Medline ® Abstracts for References 59,62
of 'Cancer of the appendix and pseudomyxoma peritonei'
Surgical and chemotherapy treatment outcomes of goblet cell carcinoid: a tertiary cancer center experience.
Pham TH, Wolff B, Abraham SC, Drelichman E
Ann Surg Oncol. 2006;13(3):370. Epub 2006 Jan 30.
BACKGROUND: Goblet cell carcinoid (GCC) is a rare malignant tumor with distinct histological and clinical features. Our goals were to review the surgical and chemotherapy outcomes of patients with GCC.
METHODS: We performed a retrospective review of the Mayo Clinic database from 1984 to 2004 with a prospective follow-up of 57 patients with GCC.
RESULTS: The age at diagnosis (mean +/- SE) was 55 +/- 13 years. The most common presentations were right lower quadrant pain mimicking appendicitis (70%) and right lower quadrant or pelvic mass (25%). Only patients with T4 lesions had positive mesenteric nodes, with a frequency of 28%. Fifty percent of female patients had metastasis to the ovaries. The disease-specific 5-year survivals for stages I, II, III, and IV were 100%, 76%, 22%, and 14%, respectively; the overall mean survival was 47 +/- 3 months. All stage I patients had simple appendectomy. The overall 5-year survival rates for patients with combined stages II to IV who underwent appendectomy versus right hemicolectomy were 43% and 34%, respectively (P = .604). The corresponding survival rates foradjuvant chemotherapy versus no chemotherapy were 32% and 27%, respectively (P = .151).
CONCLUSIONS: The prognosis for patients with GCC tumors correlates well with the American Joint Committee on Cancer stage at initial presentation. Appendectomy alone seems adequate for stage I disease. For staging purposes, right hemicolectomy is appropriate for T4 tumors or stage II to III disease provided that it can be performed with minimal risk. Surgical debulking is a consideration but is controversial. Adjuvant chemotherapy with 5-fluorouracil and leucovorin regimen is minimally effective against GCC.
Department of Colorectal Surgery, Mayo Clinic, 200 First Street S.W., Rochester, Minnesota 55905, USA.
Krukenberg tumor from an occult appendiceal adenocarcinoid: a case report and review of the literature.
Mandai M, Konishi I, Tsuruta Y, Suginami N, Kusakari T, Iwasaki T, Fujii S
Eur J Obstet Gynecol Reprod Biol. 2001;97(1):90.
Appendiceal neoplasms with ovarian metastasis are rare.

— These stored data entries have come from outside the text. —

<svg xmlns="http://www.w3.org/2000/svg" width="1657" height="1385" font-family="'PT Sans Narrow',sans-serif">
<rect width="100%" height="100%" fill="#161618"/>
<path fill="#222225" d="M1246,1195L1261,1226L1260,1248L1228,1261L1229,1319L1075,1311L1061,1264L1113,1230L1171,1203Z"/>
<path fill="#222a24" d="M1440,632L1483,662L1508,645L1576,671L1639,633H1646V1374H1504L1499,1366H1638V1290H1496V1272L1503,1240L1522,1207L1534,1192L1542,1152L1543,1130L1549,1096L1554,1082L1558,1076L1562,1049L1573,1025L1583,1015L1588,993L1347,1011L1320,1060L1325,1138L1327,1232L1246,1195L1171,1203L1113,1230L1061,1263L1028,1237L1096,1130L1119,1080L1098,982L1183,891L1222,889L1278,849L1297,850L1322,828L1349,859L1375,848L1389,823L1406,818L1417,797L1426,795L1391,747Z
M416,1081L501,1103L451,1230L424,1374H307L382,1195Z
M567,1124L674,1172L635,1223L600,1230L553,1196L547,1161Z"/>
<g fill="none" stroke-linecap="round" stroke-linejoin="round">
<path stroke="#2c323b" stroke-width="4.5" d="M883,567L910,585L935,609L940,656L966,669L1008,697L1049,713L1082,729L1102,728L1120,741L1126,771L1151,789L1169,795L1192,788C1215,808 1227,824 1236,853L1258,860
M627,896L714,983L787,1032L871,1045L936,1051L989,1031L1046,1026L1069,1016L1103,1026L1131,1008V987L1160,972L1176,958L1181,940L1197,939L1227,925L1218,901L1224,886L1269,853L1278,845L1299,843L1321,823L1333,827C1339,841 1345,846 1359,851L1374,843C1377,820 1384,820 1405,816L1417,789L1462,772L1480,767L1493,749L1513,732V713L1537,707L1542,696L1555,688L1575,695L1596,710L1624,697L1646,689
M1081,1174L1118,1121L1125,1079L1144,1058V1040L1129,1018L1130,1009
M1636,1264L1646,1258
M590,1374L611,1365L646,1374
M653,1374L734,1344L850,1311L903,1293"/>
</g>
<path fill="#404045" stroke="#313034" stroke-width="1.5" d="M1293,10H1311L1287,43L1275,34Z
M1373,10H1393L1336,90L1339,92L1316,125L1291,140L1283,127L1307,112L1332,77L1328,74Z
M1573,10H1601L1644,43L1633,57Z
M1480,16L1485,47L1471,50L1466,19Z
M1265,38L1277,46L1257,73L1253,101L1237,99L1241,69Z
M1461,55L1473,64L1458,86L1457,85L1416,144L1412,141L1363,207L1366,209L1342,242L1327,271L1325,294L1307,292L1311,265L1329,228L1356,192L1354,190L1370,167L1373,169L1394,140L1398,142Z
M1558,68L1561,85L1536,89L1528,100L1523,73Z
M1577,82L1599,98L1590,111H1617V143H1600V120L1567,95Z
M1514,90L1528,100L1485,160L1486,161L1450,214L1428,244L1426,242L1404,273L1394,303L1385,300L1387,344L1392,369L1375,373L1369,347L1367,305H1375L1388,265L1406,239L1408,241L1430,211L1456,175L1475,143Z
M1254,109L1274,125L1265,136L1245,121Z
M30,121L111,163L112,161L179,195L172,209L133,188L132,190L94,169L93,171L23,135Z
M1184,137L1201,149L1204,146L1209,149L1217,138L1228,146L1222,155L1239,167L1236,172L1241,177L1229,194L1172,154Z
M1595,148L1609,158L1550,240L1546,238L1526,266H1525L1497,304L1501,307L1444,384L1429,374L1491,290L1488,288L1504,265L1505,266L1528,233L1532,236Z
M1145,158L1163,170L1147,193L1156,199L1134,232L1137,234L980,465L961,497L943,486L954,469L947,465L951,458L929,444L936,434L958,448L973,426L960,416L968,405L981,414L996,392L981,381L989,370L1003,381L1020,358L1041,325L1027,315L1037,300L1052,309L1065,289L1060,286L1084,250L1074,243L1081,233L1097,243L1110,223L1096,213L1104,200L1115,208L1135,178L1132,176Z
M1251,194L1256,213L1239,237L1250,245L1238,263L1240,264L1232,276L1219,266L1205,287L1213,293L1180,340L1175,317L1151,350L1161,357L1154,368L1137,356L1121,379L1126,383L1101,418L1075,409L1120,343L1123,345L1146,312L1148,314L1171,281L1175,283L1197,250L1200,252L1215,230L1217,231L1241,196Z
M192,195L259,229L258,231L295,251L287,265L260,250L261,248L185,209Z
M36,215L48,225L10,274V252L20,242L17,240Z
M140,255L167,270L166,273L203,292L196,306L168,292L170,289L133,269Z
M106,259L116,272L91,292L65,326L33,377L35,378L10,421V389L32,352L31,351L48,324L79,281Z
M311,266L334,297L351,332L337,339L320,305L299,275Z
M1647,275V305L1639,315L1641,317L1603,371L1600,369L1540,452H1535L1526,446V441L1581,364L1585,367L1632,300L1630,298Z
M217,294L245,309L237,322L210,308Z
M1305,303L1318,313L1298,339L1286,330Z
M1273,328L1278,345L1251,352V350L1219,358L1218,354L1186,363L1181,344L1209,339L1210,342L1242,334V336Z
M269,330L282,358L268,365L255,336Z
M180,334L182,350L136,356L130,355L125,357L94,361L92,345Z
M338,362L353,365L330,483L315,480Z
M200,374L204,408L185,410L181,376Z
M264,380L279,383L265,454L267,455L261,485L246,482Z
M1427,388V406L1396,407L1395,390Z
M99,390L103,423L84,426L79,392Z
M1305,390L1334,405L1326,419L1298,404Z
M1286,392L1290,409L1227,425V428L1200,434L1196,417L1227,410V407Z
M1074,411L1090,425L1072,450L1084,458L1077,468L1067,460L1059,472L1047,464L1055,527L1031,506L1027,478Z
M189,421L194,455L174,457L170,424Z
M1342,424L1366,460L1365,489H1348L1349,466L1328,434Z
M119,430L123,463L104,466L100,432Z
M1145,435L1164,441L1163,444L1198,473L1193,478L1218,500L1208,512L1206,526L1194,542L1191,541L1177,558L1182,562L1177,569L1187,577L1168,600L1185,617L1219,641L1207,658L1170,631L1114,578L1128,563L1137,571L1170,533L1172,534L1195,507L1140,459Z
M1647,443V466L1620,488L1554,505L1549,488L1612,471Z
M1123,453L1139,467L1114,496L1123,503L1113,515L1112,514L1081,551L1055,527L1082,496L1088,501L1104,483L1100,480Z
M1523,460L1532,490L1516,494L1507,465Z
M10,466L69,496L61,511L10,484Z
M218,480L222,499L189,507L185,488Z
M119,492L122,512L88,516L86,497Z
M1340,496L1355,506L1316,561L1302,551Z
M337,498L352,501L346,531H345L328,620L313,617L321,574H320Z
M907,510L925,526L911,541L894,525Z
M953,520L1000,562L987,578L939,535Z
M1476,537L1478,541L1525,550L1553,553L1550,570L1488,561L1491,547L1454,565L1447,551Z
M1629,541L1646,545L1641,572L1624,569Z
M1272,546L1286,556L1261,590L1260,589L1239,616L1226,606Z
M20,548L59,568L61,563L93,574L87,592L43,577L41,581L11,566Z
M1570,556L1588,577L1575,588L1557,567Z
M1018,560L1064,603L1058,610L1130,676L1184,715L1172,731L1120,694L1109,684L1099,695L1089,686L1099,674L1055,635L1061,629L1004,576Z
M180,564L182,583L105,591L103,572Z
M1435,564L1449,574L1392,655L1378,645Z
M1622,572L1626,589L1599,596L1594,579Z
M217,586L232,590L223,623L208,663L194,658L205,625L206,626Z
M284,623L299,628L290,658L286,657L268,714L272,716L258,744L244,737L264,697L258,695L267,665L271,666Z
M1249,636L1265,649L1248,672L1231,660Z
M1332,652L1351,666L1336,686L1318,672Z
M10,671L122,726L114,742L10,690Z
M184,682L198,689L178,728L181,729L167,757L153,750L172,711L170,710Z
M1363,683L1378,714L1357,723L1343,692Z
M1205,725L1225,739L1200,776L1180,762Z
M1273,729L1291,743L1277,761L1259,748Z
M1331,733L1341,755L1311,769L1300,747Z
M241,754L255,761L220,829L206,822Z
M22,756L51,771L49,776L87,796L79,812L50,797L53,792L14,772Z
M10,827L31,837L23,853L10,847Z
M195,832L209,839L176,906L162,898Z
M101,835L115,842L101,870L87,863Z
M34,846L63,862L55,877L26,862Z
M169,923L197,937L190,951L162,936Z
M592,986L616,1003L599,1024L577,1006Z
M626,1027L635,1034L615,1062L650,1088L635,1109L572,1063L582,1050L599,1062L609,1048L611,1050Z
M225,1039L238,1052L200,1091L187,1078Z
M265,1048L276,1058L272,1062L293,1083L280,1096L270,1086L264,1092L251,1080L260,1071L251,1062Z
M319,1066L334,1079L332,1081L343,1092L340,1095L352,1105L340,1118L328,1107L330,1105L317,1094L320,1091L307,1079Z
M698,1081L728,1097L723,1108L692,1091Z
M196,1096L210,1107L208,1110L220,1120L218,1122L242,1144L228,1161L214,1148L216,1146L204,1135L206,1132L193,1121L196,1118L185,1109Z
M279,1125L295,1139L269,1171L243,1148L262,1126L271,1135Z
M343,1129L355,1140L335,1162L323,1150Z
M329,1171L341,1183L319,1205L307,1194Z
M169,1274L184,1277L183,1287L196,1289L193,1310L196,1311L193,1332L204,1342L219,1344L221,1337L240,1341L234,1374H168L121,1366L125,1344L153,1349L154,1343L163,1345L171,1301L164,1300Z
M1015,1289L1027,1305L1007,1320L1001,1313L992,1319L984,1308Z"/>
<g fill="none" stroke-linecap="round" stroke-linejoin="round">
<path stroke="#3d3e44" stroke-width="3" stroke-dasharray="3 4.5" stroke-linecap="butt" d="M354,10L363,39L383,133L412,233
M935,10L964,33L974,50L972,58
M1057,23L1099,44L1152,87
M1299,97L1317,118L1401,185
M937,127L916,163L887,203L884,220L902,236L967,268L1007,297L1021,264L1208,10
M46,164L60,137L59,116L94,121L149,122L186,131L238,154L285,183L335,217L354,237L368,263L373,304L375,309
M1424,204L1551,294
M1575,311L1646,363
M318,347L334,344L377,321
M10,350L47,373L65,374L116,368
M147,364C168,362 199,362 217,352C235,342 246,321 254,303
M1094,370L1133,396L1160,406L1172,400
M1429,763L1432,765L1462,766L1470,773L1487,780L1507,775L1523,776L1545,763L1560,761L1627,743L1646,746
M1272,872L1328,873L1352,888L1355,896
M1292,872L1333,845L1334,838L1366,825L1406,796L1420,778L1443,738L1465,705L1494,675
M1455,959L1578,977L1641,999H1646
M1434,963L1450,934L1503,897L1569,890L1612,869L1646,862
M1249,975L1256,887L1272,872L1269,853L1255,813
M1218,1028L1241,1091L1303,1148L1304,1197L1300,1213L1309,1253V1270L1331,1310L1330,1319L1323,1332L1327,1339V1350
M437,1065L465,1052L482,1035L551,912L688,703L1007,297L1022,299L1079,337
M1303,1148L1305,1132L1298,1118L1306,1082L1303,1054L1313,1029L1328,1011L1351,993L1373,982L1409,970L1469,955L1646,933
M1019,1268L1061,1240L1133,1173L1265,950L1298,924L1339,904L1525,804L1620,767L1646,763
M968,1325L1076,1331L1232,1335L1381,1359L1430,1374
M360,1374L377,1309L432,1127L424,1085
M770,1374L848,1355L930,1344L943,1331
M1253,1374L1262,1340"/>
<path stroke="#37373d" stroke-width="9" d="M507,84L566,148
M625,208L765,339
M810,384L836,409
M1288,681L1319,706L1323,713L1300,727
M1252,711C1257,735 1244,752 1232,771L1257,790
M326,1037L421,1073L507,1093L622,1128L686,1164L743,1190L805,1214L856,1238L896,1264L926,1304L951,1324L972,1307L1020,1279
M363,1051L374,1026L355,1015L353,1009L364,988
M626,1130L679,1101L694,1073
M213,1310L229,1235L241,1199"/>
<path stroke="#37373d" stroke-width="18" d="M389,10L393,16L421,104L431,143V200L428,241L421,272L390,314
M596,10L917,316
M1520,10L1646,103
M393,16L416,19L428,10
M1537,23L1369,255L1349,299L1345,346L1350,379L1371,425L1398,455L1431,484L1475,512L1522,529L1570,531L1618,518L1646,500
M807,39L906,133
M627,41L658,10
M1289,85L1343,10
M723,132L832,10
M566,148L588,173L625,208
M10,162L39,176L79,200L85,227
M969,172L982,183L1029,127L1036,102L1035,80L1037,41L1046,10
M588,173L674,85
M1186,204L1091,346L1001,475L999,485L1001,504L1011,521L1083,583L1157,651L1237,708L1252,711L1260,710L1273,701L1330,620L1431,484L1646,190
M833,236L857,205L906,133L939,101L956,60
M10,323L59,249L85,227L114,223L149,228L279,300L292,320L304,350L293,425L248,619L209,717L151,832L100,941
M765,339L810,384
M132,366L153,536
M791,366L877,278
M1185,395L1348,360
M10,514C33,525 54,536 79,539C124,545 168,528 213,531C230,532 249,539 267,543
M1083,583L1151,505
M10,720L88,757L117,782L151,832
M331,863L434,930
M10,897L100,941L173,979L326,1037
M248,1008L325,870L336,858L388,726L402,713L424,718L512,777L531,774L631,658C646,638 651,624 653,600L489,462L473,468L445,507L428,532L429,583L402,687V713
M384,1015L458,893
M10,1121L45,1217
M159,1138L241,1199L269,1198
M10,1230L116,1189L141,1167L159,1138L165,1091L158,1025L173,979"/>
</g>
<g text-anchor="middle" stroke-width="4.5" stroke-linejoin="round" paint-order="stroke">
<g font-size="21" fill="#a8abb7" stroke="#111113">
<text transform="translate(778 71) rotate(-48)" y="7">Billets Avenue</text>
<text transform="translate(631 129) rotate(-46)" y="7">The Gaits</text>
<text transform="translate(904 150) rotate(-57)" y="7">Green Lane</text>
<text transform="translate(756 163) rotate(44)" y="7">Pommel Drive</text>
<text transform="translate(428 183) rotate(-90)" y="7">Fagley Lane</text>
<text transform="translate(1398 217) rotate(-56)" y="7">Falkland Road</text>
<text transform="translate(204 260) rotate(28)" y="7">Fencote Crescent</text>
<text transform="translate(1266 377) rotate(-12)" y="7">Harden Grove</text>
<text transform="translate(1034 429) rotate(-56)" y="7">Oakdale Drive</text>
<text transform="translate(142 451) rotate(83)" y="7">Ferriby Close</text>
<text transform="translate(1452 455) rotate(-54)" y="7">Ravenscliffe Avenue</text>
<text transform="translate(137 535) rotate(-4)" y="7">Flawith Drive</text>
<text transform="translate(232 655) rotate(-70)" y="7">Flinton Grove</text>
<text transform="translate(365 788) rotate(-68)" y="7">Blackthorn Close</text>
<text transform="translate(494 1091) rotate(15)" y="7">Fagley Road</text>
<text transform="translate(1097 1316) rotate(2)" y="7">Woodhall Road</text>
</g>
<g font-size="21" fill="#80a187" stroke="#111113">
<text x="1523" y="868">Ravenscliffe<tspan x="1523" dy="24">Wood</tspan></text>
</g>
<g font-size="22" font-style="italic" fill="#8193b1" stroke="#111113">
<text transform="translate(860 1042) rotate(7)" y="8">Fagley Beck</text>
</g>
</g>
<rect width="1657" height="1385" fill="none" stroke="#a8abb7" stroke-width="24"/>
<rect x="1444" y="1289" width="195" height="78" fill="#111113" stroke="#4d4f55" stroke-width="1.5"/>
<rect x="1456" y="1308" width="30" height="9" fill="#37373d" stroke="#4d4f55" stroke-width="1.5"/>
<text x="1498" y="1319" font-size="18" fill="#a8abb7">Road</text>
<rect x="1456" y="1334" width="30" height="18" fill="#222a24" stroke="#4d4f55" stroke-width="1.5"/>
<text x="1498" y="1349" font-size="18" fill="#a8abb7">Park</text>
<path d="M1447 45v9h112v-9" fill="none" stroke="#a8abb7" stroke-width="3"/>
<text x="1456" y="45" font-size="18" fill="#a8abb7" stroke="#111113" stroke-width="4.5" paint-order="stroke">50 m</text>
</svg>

A 35-year-old woman with a left ovarian tumor underwent left salpingo-oophorectomy, partial resection of the right ovary, and a total hysterectomy. Pathological diagnosis of both ovaries was typical, Krukenberg tumor with signet-ring cells, and the second laparotomy revealed an occult appendiceal tumor to be the primary lesion. The appendix showed no evidence of malignant change of the mucosa, but the tumor cells were observed infiltrating from the basiglandular region into the underlying stroma, associated with mucocele. Although, argentaffin and argyrophil staining were negative, a few tumor cells showed immunohistochemical positivity for Chromogranin A. Accordingly, the tumor was diagnosed as adenocarcinoid rather than adenocarcinoma of the appendix. A review of the literature showed less than 40 cases of metastatic ovarian tumor from appendiceal primary, one-third of which were occult and could be detected at the second laparotomy. Cisplatin-based chemotherapy may have partial effect in the treatment of patient with adenocarcinoid tumor.
Department of Gynecology and Obstetrics, Faculty of Medicine, Kyoto University, Kyoto, Japan.